Franz Blei was an essayist, playwright and translator. He was also noted as a bibliophile, a critic, an editor in chief and publisher, and a fine wit in conversation. He was a friend and collaborator of Franz Kafka.

Hansi Bochow-Blüthgen was a well-known German author, editor, and translator in the Post-war years.

Karl Dedecius was a Polish-born German translator of Polish and Russian literature.
Elke Erb is a German author-poet based in Berlin. She has also worked as a literary editor and translator.

Hellmut Flashar is a German classical philologist and translator.

Ludwig Anton Salomon Fulda was a German playwright and poet, with a strong social commitment. He lived with Moritz Moszkowski's first wife Henriette, née Chaminade, younger sister of pianist and composer Cécile Chaminade.

Svetlana Geier, born Swetlana Michailovna Ivanova, was a literary translator who translated from her native Russian into German. She lived in Germany from 1943 until her death in 2010.

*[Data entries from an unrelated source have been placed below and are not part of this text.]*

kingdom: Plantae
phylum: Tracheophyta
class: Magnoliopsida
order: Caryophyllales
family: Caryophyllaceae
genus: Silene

Stefan Anton George was a German symbolist poet and a translator of Dante Alighieri, William Shakespeare, and Charles Baudelaire.

Luise Adelgunde Victorie Gottsched was a German poet, playwright, essayist, and translator, and is often considered one of the founders of modern German theatrical comedy.

Eva Haldimann was a Swiss literary critic and translator from Hungarian into German.

Norbert Jacques was a Luxembourgish novelist, journalist, screenwriter, and translator who wrote in German. He was born in Luxembourg-Eich, Luxembourg and died in Koblenz, West Germany. He created the character Dr. Mabuse, who was a feature of some of his novels. Dr. Mabuse, der Spieler, the first novel to feature Mabuse, was one of the bestsellers of its time; it sold over 500,000 copies in Germany. Today, Jacques is known best for Dr. Mabuse. In 1922, he received German citizenship.

Walter Klaiber is a theologian, bishop of the Evangelical Methodist Church in Germany and was until the beginning of March 2007 Chairman of the Working Group of Christian Churches in Germany.

Reiner Kunze is a German writer and GDR dissident. He studied media and journalism at the University of Leipzig. In 1968, he left the GDR state party SED following the communist Warsaw Pact countries invasion of Czechoslovakia in response to the Prague Spring. He had to publish his work under various pseudonyms. In 1976, his most famous book The Lovely Years, which contained critical insights into the life, and the policies behind the Iron Curtain, was published in West Germany to great acclaim. In 1977, the GDR regime expatriated him, and he moved to West Germany (FRG). He now lives near Passau in Bavaria.

Dieter Leisegang was a German Author, Philosopher and Broadcaster.

Arthur Leist was a German writer, journalist and translator of Georgian and Armenian literature.

Kuno Meyer was a German scholar, distinguished in the field of Celtic philology and literature. His pro-German stance at the start of World War I in the United States was a source of controversy. His brother was the distinguished classical scholar, Eduard Meyer.

Johannes Minckwitz was a German poet and classical scholar.

Ilma Rakusa is a Swiss writer and translator. She translates French, Russian, Serbo-Croatian and Hungarian into German.

Ignaz Schnitzer was an Austrian writer, journalist, translator, librettist and newspaper founder of Hungarian origin.

Albert Schweitzer was an Alsatian polymath. He was a theologian, organist, writer, humanitarian, philosopher, and physician. A Lutheran, Schweitzer challenged both the secular view of Jesus as depicted by the historical-critical method current at this time, as well as the traditional Christian view. His contributions to the interpretation of Pauline Christianity concern the role of Paul's mysticism of "being in Christ" as primary and the doctrine of Justification by Faith as secondary.

Friedrich Leopold Graf zu Stolberg-Stolberg, was a German poet, lawyer, and translator born at Bramstedt in Holstein.

Friedrich Torberg is the pen-name of Friedrich Kantor, an Austrian writer.

Siegfried Trebitsch (1868–1956) was an Austrian playwright, translator, novelist and poet. Though prolific as a writer in various genres, he was best known for his German translations, especially of the works of the Irish playwright George Bernard Shaw, with whom he kept up a long and detailed correspondence. He is also known for translations of French writers, especially Georges Courteline.

Ilija Trojanow is a Bulgarian–German writer, translator and publisher.

Josef Wenzig was a Bohemian writer and author of librettos.

Ernest Wichner is a German writer, editor, and literary translator.